Da igual que intentes hacer entender que es imposible equiparar su concepto intuitivo y coloquial de "pueblo" con el que el derecho internacional tiene reservado para esa palabra en el contexto de dicho Pacto. Da igual que les refieras a la lectura de la resolución 2625(XXV) de la Asamblea General de Naciones Unidas en la que se concreta que, en el marco del Pacto, "pueblo" significa Estados soberanos, colonias o territorios bajo yugo extranjero, y que el derecho de autodeterminación no puede entenderse en el sentido de quebrantar la integridad territorial de Estados soberanos e independientes que estén dotados de un gobierno que represente a la totalidad del pueblo perteneciente al territorio. Dan igual las referencias a la práctica internacional o que les señales los casos de Transnistria, Somalilandia u Osetia del Sur como prueba de lo erróneo de su interpretación. Da igual que hagas referencia al Derecho de los Tratados, que determina que para la interpretación de éstos se debe atender al objetivo y fin de los mismos, su contexto y la intención de las partes firmantes --costaría mucho convencer a cualquiera de que España estuviera pensando en la secesión catalana, o Bélgica en la flamenca, al firmar el Pacto--. Da igual que señales que según su visión alternativa de las cosas, todas las democracias de nuestro entorno estarían violando ese supuesto derecho al proclamar en sus constituciones la integridad de la nación o del Estado en sus diferentes variables. Da igual que el propio Ban Ki Moon, en su calidad de secretario general de Naciones Unidas, hubiera declarado que Cataluña no es un territorio con derecho a la autodeterminación.

En la realidad procesista, todo eso da igual, porque el Pacto dice "todos los pueblos": el horizonte es plano. Ante la duda, siempre se puede recurrir a algún experto útil, como Alfred de Zayas, que contradiga a la inmensa mayoría de la academia y sirva como clavo ardiendo al que agarrarse para alimentar su sesgo de confirmación, al igual que hay científicos útiles que niegan el cambio climático o los efectos cancerígenos del tabaco.

Existen otros dogmas procesistas que podríamos desmontar, como la existencia  de presos políticos y exiliados --algo que niegan desde organizaciones especializadas como Amnistía Internacional, pasando por organizaciones internacionales o instituciones europeas, y cuya insistente apelación por parte del procesismo no hace sino faltar al respeto a los verdaderos presos políticos y exiliados a lo largo del mundo--. Sin embargo, siempre habrá alguna organización domiciliada en Barcelona con bonito nombre inglés --tipo International Trial Watch--, algún artículo en El Nacional.cat o una declaración lastimera de Quim Torra que nos contradiga y contra la que no podremos luchar.

Lo preocupante de este estado de cosas es que estamos malgastando una gran cantidad de tiempo y energía, en debatir si la Tierra es plana. Tiempo y energía que podríamos dedicar a encontrar un encaje mejor para Cataluña y otras partes de España en el resto del país. Tiempo y energía que podríamos dedicar a diseñar una estructura de Estado de corte federal en la que Cataluña y otras partes de España se sintieran corresponsables e involucradas. Tiempo y energía que podríamos emplear en reevaluar cuál es el papel que deben tener el catalán y el resto de las lenguas de España. Incluso, si nos quedaran tiempo y energía, podríamos invertirlo en averiguar por qué los ricos viven hasta once años más que los pobre en Cataluña.

§ **Registros dados**
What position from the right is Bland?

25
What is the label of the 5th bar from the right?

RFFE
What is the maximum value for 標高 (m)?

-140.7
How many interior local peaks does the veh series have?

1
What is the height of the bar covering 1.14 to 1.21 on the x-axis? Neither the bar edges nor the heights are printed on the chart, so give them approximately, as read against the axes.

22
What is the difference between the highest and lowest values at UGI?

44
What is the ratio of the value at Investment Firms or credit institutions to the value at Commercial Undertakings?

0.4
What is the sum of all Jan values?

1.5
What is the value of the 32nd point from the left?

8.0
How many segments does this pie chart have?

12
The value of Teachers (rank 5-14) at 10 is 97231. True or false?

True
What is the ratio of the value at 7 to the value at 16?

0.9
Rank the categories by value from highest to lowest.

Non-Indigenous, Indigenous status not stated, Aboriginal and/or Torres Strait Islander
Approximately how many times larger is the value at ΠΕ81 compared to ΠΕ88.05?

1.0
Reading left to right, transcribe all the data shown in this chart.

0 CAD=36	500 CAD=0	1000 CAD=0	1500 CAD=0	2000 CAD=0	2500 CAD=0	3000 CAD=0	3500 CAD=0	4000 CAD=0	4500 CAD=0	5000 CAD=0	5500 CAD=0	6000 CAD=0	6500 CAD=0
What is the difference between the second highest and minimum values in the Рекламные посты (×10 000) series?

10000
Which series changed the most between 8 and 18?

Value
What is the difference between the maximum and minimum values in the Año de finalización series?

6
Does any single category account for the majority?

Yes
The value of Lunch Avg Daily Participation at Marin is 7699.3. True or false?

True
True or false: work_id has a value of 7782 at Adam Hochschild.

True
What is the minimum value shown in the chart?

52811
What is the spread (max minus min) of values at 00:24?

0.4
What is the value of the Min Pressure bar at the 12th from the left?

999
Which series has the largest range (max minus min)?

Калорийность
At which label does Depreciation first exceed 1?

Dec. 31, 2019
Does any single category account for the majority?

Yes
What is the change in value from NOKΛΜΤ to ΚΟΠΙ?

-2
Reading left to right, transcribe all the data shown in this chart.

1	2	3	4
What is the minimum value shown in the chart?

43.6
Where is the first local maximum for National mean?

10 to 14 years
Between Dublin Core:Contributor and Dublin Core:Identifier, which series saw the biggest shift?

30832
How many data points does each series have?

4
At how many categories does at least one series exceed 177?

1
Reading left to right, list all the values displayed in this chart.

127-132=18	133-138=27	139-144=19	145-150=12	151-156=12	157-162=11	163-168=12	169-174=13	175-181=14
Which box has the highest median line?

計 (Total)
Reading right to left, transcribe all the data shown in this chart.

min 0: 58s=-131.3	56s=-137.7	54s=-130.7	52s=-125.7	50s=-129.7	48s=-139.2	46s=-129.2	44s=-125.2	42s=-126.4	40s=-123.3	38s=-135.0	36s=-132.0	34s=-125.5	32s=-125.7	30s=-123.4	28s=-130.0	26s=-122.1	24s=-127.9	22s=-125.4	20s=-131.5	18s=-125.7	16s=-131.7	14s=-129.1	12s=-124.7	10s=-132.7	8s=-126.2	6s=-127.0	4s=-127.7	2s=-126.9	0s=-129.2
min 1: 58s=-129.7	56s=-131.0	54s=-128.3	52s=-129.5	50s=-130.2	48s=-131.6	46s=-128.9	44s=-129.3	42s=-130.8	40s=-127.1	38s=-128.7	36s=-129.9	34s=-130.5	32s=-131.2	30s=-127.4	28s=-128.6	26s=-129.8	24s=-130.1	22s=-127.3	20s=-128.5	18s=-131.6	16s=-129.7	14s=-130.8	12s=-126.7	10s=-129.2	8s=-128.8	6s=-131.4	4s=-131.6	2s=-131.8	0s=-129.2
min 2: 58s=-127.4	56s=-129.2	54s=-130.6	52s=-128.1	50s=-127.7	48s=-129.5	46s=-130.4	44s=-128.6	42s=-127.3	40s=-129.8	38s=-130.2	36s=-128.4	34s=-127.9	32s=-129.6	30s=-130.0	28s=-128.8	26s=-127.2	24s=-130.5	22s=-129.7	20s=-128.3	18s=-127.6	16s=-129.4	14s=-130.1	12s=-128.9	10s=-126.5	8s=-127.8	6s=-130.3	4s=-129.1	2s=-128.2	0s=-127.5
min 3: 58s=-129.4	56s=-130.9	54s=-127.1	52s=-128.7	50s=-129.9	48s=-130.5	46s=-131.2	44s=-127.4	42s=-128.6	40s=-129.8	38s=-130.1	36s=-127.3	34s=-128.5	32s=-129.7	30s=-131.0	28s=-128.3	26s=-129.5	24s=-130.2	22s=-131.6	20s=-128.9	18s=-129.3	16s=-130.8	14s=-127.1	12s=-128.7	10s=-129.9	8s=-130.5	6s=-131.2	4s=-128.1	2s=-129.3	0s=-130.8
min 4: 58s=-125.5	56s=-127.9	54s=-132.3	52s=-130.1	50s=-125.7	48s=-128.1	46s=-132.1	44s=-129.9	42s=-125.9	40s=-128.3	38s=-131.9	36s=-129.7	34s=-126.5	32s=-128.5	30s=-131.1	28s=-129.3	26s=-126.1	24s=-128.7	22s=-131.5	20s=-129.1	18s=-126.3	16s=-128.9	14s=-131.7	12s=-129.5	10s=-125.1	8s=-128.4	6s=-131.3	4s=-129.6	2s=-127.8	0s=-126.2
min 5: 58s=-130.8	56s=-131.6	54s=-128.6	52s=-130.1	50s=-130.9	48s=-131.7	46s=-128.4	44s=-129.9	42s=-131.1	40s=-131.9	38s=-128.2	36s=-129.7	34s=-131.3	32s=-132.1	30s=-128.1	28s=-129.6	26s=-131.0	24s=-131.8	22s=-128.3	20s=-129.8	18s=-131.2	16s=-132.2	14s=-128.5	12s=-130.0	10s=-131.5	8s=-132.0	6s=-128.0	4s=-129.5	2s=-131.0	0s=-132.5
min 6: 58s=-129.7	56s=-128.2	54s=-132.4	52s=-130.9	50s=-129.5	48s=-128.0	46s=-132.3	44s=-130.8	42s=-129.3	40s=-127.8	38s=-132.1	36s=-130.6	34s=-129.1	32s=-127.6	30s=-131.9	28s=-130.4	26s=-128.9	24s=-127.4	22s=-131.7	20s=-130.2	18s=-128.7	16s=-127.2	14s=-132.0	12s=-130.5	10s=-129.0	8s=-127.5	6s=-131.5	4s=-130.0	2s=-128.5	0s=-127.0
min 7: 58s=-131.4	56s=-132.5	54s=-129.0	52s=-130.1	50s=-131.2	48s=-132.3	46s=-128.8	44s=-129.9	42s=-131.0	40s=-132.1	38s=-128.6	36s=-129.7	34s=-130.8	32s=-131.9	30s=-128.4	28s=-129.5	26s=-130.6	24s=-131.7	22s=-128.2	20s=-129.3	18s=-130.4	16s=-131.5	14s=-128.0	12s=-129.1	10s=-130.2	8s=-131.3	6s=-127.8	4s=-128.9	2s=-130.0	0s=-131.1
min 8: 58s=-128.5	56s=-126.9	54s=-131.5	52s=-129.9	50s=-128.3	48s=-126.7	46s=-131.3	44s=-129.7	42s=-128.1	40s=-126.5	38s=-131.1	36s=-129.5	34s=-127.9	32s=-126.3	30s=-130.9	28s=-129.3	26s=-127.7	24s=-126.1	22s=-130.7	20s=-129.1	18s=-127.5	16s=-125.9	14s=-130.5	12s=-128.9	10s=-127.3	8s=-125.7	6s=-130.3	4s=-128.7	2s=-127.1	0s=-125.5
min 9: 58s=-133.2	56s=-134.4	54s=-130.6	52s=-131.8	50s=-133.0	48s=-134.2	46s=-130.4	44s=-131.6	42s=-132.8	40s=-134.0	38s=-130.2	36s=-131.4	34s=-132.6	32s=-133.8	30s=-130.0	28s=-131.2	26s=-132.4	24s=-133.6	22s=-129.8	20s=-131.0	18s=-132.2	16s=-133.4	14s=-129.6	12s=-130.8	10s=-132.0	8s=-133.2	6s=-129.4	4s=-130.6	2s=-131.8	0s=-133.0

§ **Instrucciones de la tarea**
Reproduce del texto sobre la autodeterminación de Cataluña el tramo que va desde "Existen otros dogmas" hasta "no podremos luchar.".

§ **Respuesta**
Existen otros dogmas procesistas que podríamos desmontar, como la existencia  de presos políticos y exiliados --algo que niegan desde organizaciones especializadas como Amnistía Internacional, pasando por organizaciones internacionales o instituciones europeas, y cuya insistente apelación por parte del procesismo no hace sino faltar al respeto a los verdaderos presos políticos y exiliados a lo largo del mundo--. Sin embargo, siempre habrá alguna organización domiciliada en Barcelona con bonito nombre inglés --tipo International Trial Watch--, algún artículo en El Nacional.cat o una declaración lastimera de Quim Torra que nos contradiga y contra la que no podremos luchar.